We can then just copy the resulting equations into JavaScript and have those functions available in Js, without the need to use any math packages or other imports.

This only works when the parameters of the functions are known however - for example, above we define the Taylor Shift $T_1(P(x))$ with a value of 1, but we wouldn't be able to define it for $T_n$.

The approach of Rouillier and Zimmerman however is to search the intervals in such a way as the polynomial representing each interval can be transformed into another adjacent interval in the search, by a small subset of operations.

Specifically, $H_i(P(x)) = P(xi)$ and $HTranslate_i(P(x)) = H_i(T_1(P(x))$

As these operations are applied, they change the polynomial to represent an interval over different k & c.

For example, transforming $H_2(P)$ transforms $P_{kc}$ into $P_{kc'}$ such that $k = k + 2$ and $c = 2^2 c$

For HTranslate, with a Taylor Shift of 1, the transforms are $ k = k + i $ and $ c = (c + 1)2^k `$

With these, we can make certain steps through the interval, for example to go from an interval defined by k=1, c=1 to k=2,c=2, we'd use $H_1$. To go from k=3,c=1 to k=2,c=1, we'd use $HTranslate_{-1}$: because $c' = (1 + 1) 2^{-1} = 1, and \space k' = k - 1 = 2$.

All steps through k & c have to be able to fit into these two functions in such a way, however Rouillier and Zimmerman demonstrate that this is the case when the search is conducted via a depth first traversal of a binary tree.

image

Fortunately, the scalars of x on H and HTranslate can be parameterised without exploding the complexity of the operations, and HTranslate always has a Taylor Shift of one. The other pre-transform before root counting ($T_1R(Q)$ from definition 3 in the paper), can also be found using the symbolic package in the same way as above.

With these in place we can isolate all the roots, and then it is a case of performing a bisection algorithm (such as Algorithm 1 from Chen et al.) to find the true root(s). These represent the points at u on q closest to p, so thereafter we can just take the closest point to p (or the end nodes).

Results

We can see this now functioning on a number of different curves, including those with cusps & self intersections (note Num Roots now applies Chen's pruning).

image

The number of iterations is between 3 and 9 for the found intervals. The total query time, including any initial coefficient calculations that cannot be cached, is between 0 and 0.1 ms for all the above.

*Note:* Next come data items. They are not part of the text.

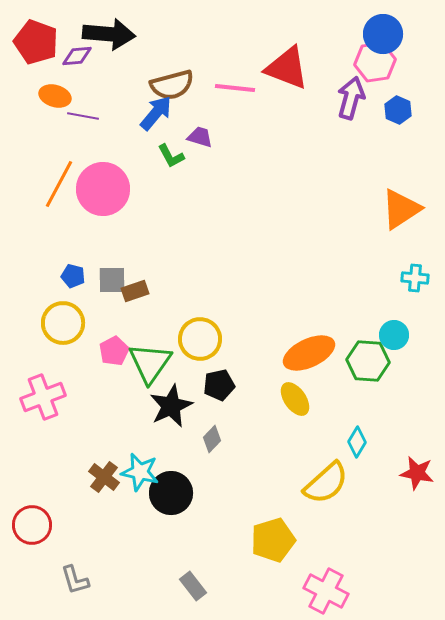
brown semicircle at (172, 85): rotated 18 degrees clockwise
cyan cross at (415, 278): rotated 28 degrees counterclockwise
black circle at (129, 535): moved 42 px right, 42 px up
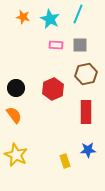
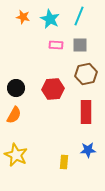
cyan line: moved 1 px right, 2 px down
red hexagon: rotated 20 degrees clockwise
orange semicircle: rotated 66 degrees clockwise
yellow rectangle: moved 1 px left, 1 px down; rotated 24 degrees clockwise
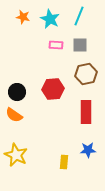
black circle: moved 1 px right, 4 px down
orange semicircle: rotated 96 degrees clockwise
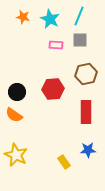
gray square: moved 5 px up
yellow rectangle: rotated 40 degrees counterclockwise
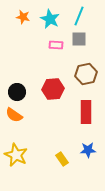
gray square: moved 1 px left, 1 px up
yellow rectangle: moved 2 px left, 3 px up
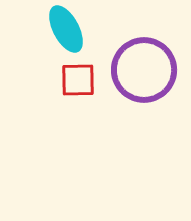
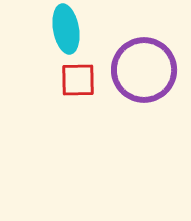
cyan ellipse: rotated 18 degrees clockwise
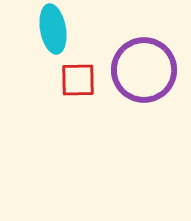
cyan ellipse: moved 13 px left
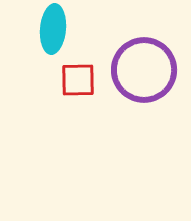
cyan ellipse: rotated 15 degrees clockwise
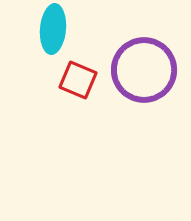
red square: rotated 24 degrees clockwise
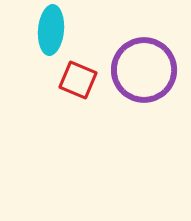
cyan ellipse: moved 2 px left, 1 px down
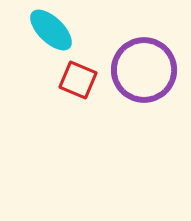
cyan ellipse: rotated 51 degrees counterclockwise
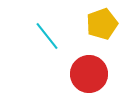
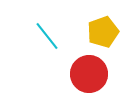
yellow pentagon: moved 1 px right, 8 px down
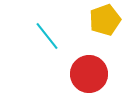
yellow pentagon: moved 2 px right, 12 px up
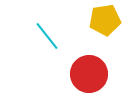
yellow pentagon: rotated 12 degrees clockwise
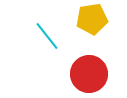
yellow pentagon: moved 13 px left, 1 px up
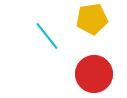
red circle: moved 5 px right
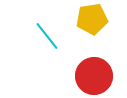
red circle: moved 2 px down
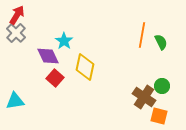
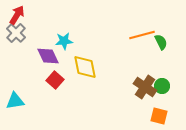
orange line: rotated 65 degrees clockwise
cyan star: rotated 30 degrees clockwise
yellow diamond: rotated 24 degrees counterclockwise
red square: moved 2 px down
brown cross: moved 1 px right, 10 px up
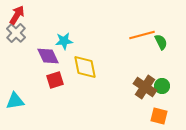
red square: rotated 30 degrees clockwise
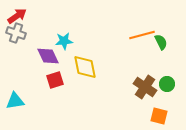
red arrow: moved 1 px down; rotated 24 degrees clockwise
gray cross: rotated 24 degrees counterclockwise
green circle: moved 5 px right, 2 px up
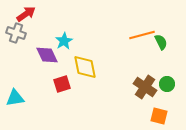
red arrow: moved 9 px right, 2 px up
cyan star: rotated 24 degrees counterclockwise
purple diamond: moved 1 px left, 1 px up
red square: moved 7 px right, 4 px down
cyan triangle: moved 3 px up
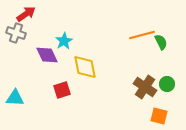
red square: moved 6 px down
cyan triangle: rotated 12 degrees clockwise
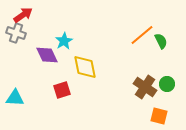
red arrow: moved 3 px left, 1 px down
orange line: rotated 25 degrees counterclockwise
green semicircle: moved 1 px up
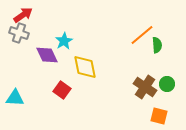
gray cross: moved 3 px right
green semicircle: moved 4 px left, 4 px down; rotated 21 degrees clockwise
red square: rotated 36 degrees counterclockwise
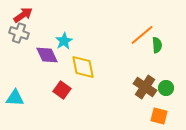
yellow diamond: moved 2 px left
green circle: moved 1 px left, 4 px down
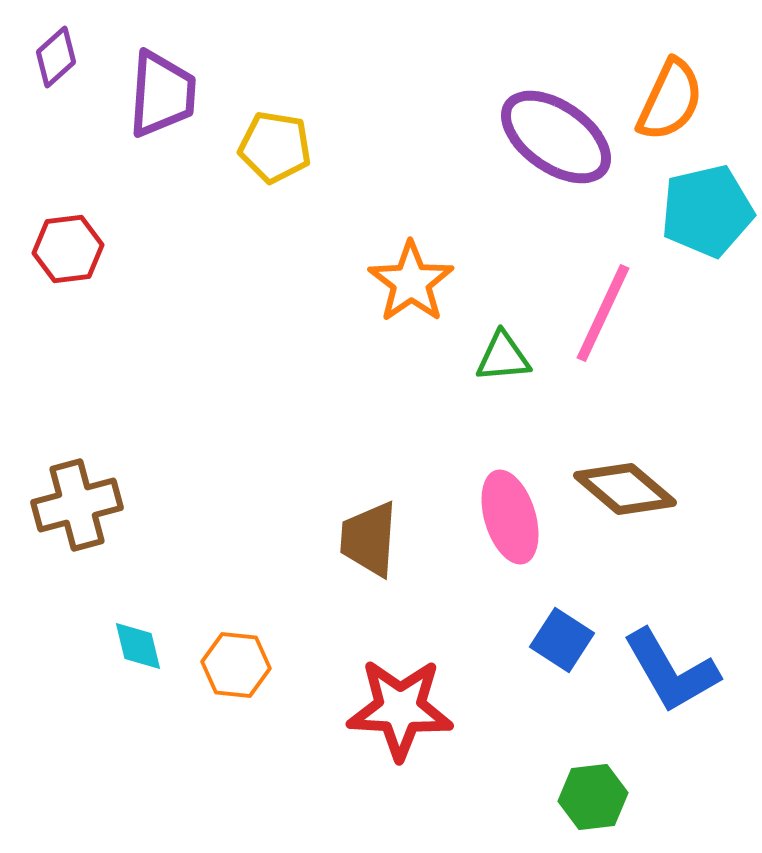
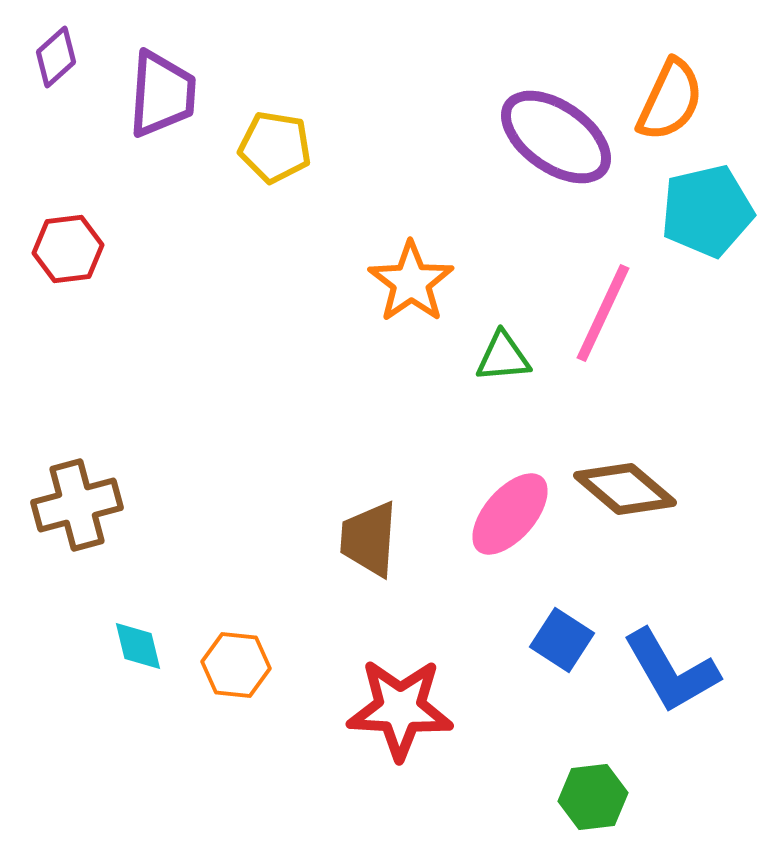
pink ellipse: moved 3 px up; rotated 58 degrees clockwise
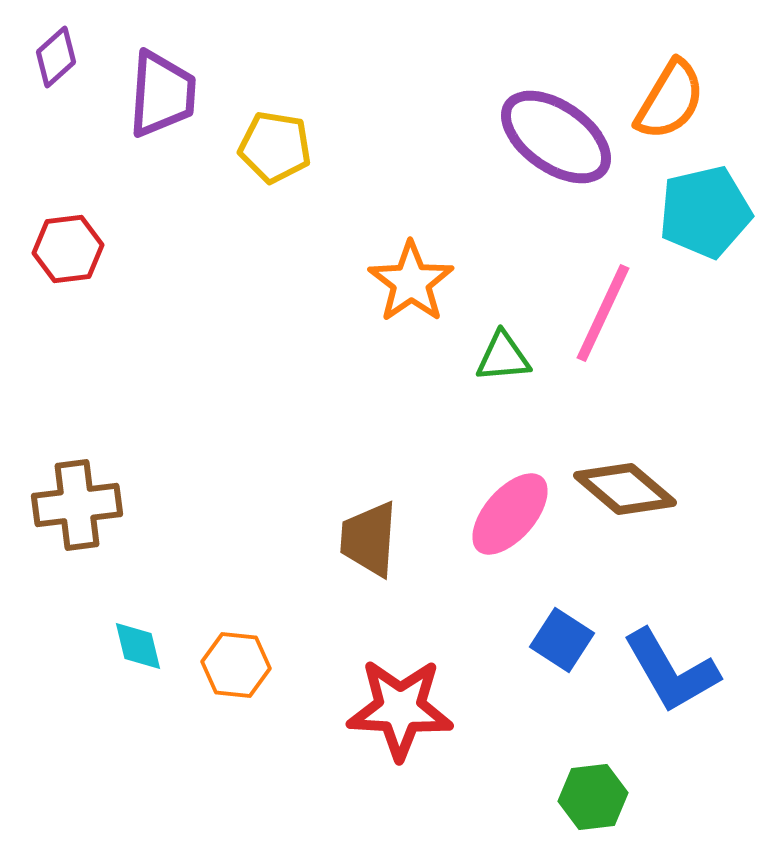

sebjf commented 2 days ago

An update, line-curve intersections have been added based on substituting the parametric equation of a curve into the implicit equation of a line.

For curve/curve tests, it is more complex than anticipated. The assertion before that curve/curves are quartic only was only for quadratic Beziers, but we deal with cubics.

There are a number of what are known as clipping algorithms for finding intersections, however some papers claim that for low order curves the root finding method is still optimal in time.

The root finding method is similar to the line/curve test, but in this case one of the curves is converted into implicit form, a non-trivial operation, but one for which Sederberg and Goldman in the above say they show is possible.

We would then need to find the roots of a 9th order polynomial. Fortunately, we have a working root finding class. We would need to create versions of the baked methods for 9th order polynomials in addition to 5th order ones (and also not use Chen's filtering) but otherwise the algorithm is identical. We can use the same approach as before to make the baked methods from symbolic expressions.

This seems to be the best approach as is both suggested to be fastest, and uses a lot of existing functionality, whereas other searching algorithms are complex and would need to be written from scratch.